The original comment and sample formula are based on the assumption that the source document always ends in CRLF and SyntaxEditor only has LF. The idea is that for every line after the first, SyntaxEditor will be off by one character due to the missing CR. This crude example illustrates the concept, where each number represents the offset at that position of the document.
01 <-- CRLF (Offsets 2 & 3, Line 0)
45 <-- CRLF (Offsets 6 & 7, Line 1)
89 <-- ( Line 2)
01 <-- LF (Offset 2, Line 0)
34 <-- LF (Offset 5, Line 1)
67 <-- ( Line 2)
YourOffset - YourLineIndex = SyntaxEditorOffset
1 - 0 = 1
4 - 1 = 3
8 - 2 = 6
9 - 2 = 7
I included a few examples of where a offset in the original was converted to SyntaxEditor based on the original offset and line index.
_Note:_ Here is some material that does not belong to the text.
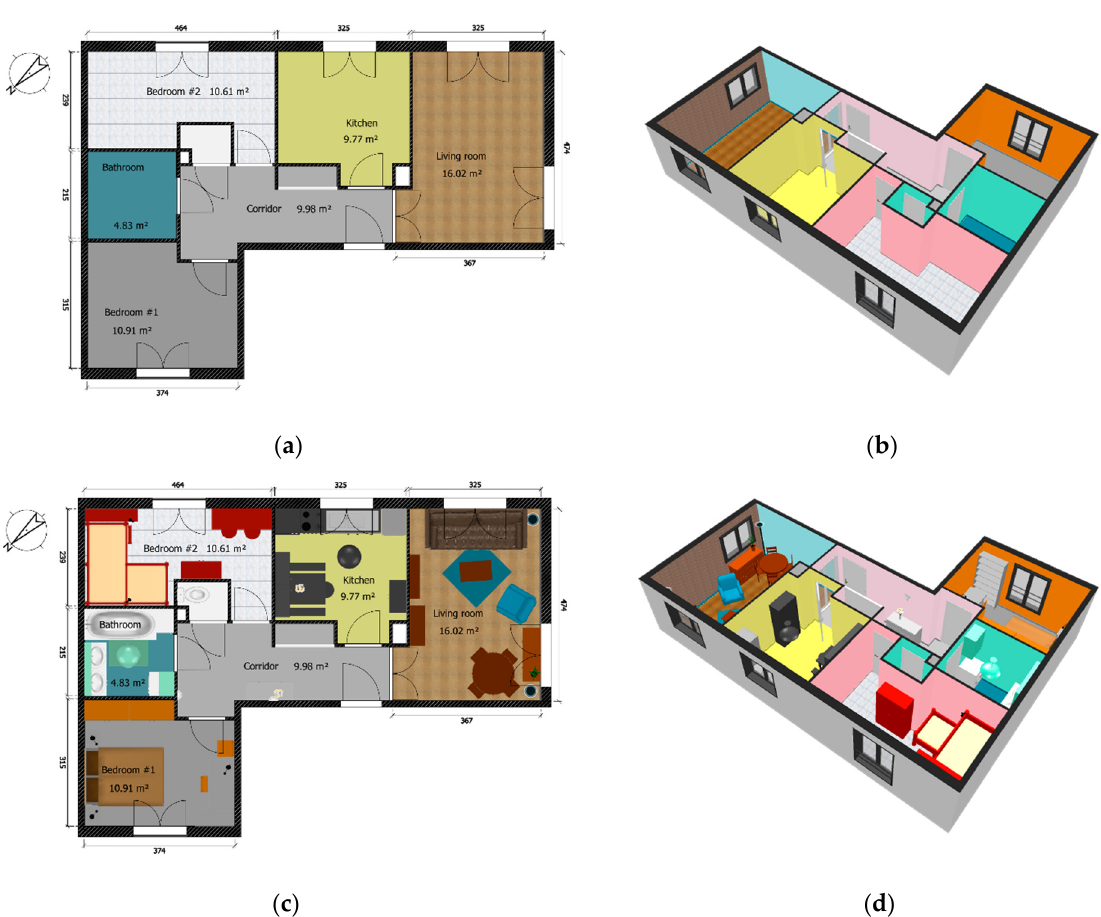
Figure 2. Design of an apartment using the software Sweet Home 3D: 2D plan and 3D representation of the unfurnished apartment are depicted in ( a , b ), respectively; ( c , d ) are the equivalents of furnished designs.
As mentioned earlier, this assumes every line ends with CRLF. If there is any variation in line endings, you would not be able to use such a simple formula.
If line endings are inconsistent, you'd have to maintain your own mapping of the start offset for each line in the original compared to the start offset of each line reported by SyntaxEditor. Then you'd be able to use the relative character position on a line to translate the document offset between the two document sources.